── Excerpt to read ──

Introduction

Stroke is the fourth leading cause of death, accounting for 5.2% of all deaths in the United States1. Intravenous thrombolysis within 3 to 4.5 hours of onset of stroke improves outcomes in acute ischemic stroke, however, space-occupying, large hemispheric infarction, usually resulting from acute occlusion of the internal carotid artery (ICA) or the middle cerebral artery (MCA), represents a devastating sub-group of severe ischemic stroke2,3,4. Patients with large hemispheric infarction typically present with hemiparalysis, severe sensory deficits and aphasia when the dominant hemisphere is affected5,6. Despite optimal medical treatment such as ICP lowering therapy, controlled hyperventilation and hypothermia, malignant MCA infarction still leads to death in 70–80% of cases7,8. Moreover, survivors were always associated with long-term disability. The poor prognosis is, at least partially, attributed to space-occupying edema, which can induce secondary mechanical and ischemic neuronal injury by compression of normal brain and blood vessels and lead to herniation and death9.

Decompressive craniectomy (DC) has been shown to be effective in lowering mortality in patients with malignant MCA infarction. DC is aimed to remove part of the ipsilateral cranium to allow outward herniation of the infarcted brain tissue before compression of formerly healthy brain tissue occurs, decrease the ICP and improve cerebral perfusion pressure, thereby aiding the blood flow to the ischemic penumbra10,11,12. Recently, three randomized controlled trials (RCTs) and their pooled analyses suggested that early DC significantly reduced mortality and improved favorable outcome defined as modified Rankin scale (mRS) ≤ 413,14,15,16. However, a more recent meta-analysis following completion of HAMLET demonstrated a non-significant benefit of DC on the favourable outcome defined as mRS ≤ 313. Moreover, there are some important questions unsolved regarding DC for treatment of malignant MCA infarction, such as whether age of patients and timing of surgery influence the effects of surgery. Thus, we present a meta-analysis of the all available studies to with the goal of identifying an optimum time-point and a potential cut-off age for the surgery.

Results

Search Results and Study Characteristics

A diagram summarizing the process of study selection is shown in Figure 1. The combined search yielded 1998 citations, of which 1978 were excluded by review of titles and abstracts, because they were reviews, case reports, letters to editor, comments and duplicate studies. Further, full texts of the remaining 20 articles were reviewed and analyzed in detail. Eventually, 14 studies met our inclusion criteria, comprising of 349 patients in the surgical treatment group and 398 patients in the conservative group. Of which, eight studies (341 patients) were RCTs13,14,16,17,18,19,20,21, 4 (286 patients) were retrospective studies and 2 (120 patients) were prospective studies22,23,24,25,26,27, The main characteristics of the studies included in this meta-analysis are summarized in Table 1.

───
── Data ──

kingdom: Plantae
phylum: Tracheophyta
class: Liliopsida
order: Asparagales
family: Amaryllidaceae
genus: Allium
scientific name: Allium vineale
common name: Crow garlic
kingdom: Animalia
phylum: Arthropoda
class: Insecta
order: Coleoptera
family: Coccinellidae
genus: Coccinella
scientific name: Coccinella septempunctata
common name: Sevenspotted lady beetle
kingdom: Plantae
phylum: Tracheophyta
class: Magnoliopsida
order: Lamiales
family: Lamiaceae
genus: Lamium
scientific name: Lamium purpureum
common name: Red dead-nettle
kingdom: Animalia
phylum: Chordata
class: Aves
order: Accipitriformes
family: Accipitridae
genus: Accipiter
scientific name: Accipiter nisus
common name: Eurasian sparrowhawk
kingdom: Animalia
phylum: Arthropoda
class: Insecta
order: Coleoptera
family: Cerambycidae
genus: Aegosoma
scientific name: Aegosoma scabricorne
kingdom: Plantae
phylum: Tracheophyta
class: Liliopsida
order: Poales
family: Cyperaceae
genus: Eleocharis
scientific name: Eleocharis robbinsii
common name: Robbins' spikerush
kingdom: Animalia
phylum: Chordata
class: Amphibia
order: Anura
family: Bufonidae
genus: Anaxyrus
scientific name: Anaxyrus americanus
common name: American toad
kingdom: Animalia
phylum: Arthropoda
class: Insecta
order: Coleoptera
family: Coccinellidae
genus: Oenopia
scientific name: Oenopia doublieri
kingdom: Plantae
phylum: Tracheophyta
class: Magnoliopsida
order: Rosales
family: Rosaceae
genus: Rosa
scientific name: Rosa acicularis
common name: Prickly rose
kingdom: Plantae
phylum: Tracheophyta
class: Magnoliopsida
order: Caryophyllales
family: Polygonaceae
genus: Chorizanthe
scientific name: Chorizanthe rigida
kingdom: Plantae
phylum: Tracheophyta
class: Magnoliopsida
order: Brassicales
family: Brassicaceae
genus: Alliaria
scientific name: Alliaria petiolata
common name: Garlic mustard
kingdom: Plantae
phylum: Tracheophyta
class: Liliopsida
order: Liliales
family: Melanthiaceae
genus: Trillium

───

-- Brief --
Please decide whether each statement agrees with the stroke text, answering yes or no and quoting the words of the text that settle it: (a) The combined search produced 1998 citations. (b) With optimal medical treatment, malignant MCA infarction is fatal in about half of cases. (c) Eight of the included studies were RCTs.

-- Expected output --
(a) Yes: "The combined search yielded 1998 citations"
(b) No: "malignant MCA infarction still leads to death in 70–80% of cases"
(c) Yes: "eight studies (341 patients) were RCTs"